** What to work on **
Only the lines below between the one holding "119 172 5801" and the one holding "805 874 614", inclusive, are to be reproduced word for word; the pictures are to be left out.

(Input data begins)

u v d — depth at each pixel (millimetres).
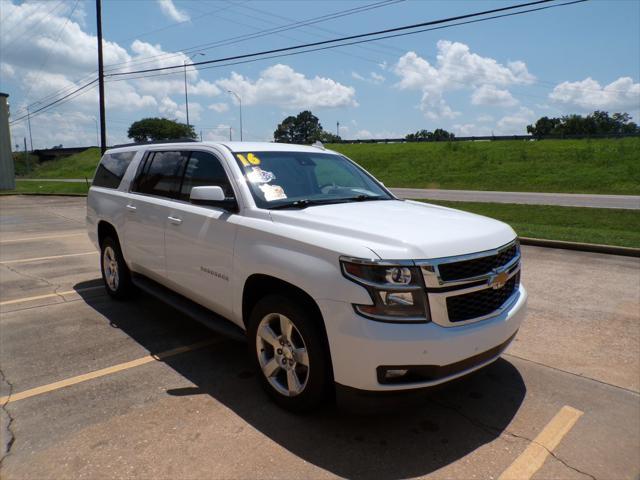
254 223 3564
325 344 3059
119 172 5801
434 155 46750
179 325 5145
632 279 7102
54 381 3852
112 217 5570
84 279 7137
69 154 103750
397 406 2873
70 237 11523
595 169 32406
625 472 2773
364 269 2811
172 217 4453
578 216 14984
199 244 4074
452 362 2869
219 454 2912
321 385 3082
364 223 3240
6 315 5430
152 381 3861
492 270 3148
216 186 3867
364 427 3211
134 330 4984
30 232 12461
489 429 3203
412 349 2756
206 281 4059
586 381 3877
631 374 4000
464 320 2977
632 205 18375
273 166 4199
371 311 2787
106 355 4359
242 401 3543
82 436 3094
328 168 4613
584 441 3070
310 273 3014
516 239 3605
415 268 2811
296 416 3336
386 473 2752
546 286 6695
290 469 2779
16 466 2797
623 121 90562
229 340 4738
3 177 33469
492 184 31922
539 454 2936
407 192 27656
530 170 34906
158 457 2881
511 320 3260
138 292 6000
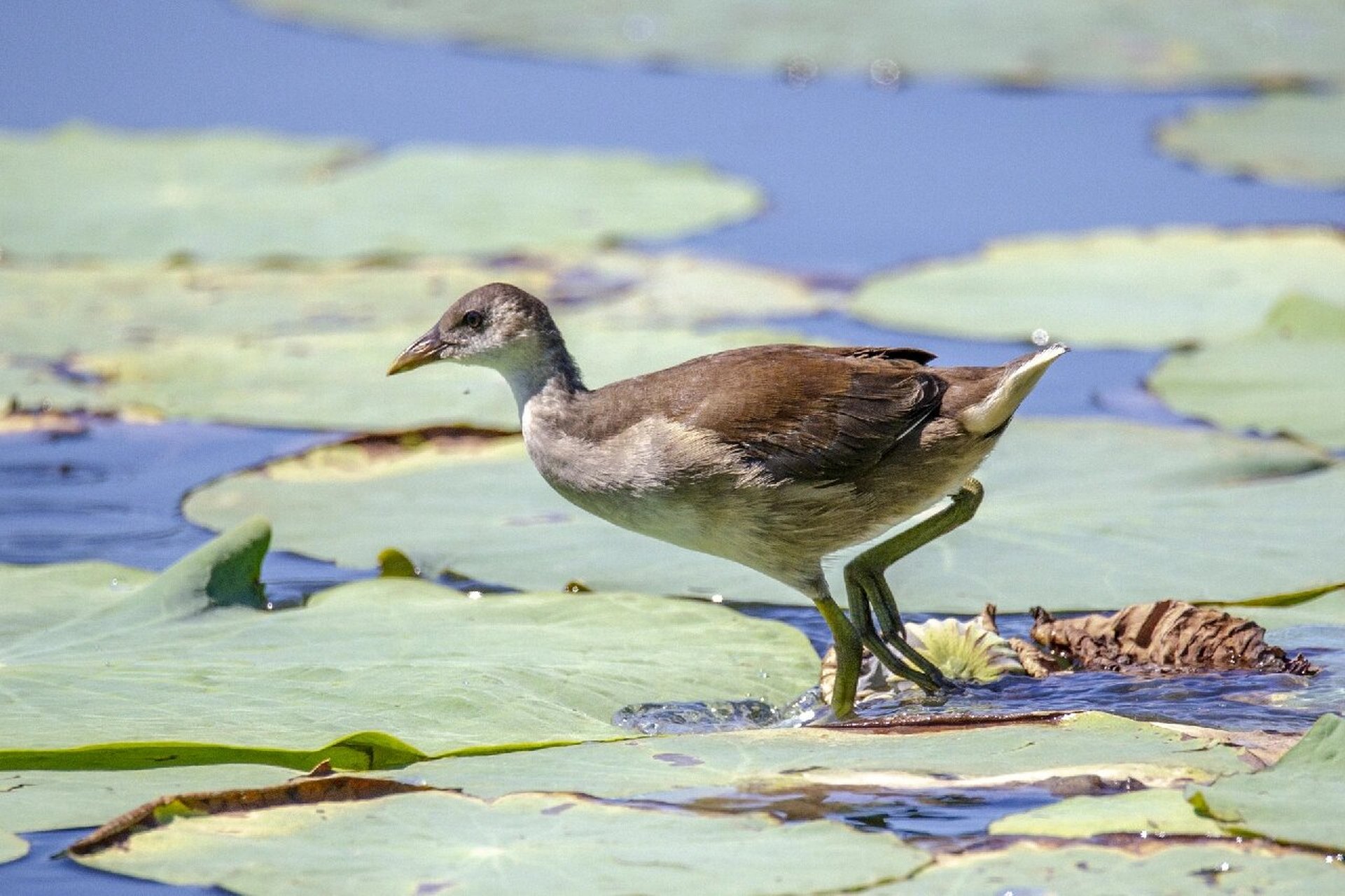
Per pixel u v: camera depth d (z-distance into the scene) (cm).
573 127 2120
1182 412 1255
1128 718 766
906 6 2534
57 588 951
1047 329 1445
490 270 1661
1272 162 1902
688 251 1753
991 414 890
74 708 772
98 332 1492
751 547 917
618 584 1003
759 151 2030
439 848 638
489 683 815
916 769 715
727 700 837
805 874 614
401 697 796
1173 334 1429
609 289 1609
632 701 823
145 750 729
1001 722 768
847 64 2278
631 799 687
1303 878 603
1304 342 1388
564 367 956
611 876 612
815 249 1738
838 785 701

(Input data ends)

** Result below **
119 172 5801
434 155 46750
179 325 5145
632 279 7102
54 381 3852
112 217 5570
84 279 7137
69 154 103750
397 406 2873
70 237 11523
595 169 32406
625 472 2773
364 269 2811
172 217 4453
578 216 14984
199 244 4074
452 362 2869
219 454 2912
321 385 3082
364 223 3240
6 315 5430
152 381 3861
492 270 3148
216 186 3867
364 427 3211
134 330 4984
30 232 12461
489 429 3203
412 349 2756
206 281 4059
586 381 3877
631 374 4000
464 320 2977
632 205 18375
273 166 4199
371 311 2787
106 355 4359
242 401 3543
82 436 3094
328 168 4613
584 441 3070
310 273 3014
516 239 3605
415 268 2811
296 416 3336
386 473 2752
546 286 6695
290 469 2779
16 466 2797
623 121 90562
229 340 4738
3 177 33469
492 184 31922
539 454 2936
407 192 27656
530 170 34906
158 457 2881
511 320 3260
138 292 6000
Per pixel u v: camera depth d (z-distance into the scene) (cm).
573 127 2120
1182 412 1255
1128 718 766
906 6 2534
57 588 951
1047 329 1445
490 270 1661
1272 162 1902
688 251 1753
991 414 890
74 708 772
98 332 1492
751 547 917
618 584 1003
759 151 2030
439 848 638
489 683 815
916 769 715
727 700 837
805 874 614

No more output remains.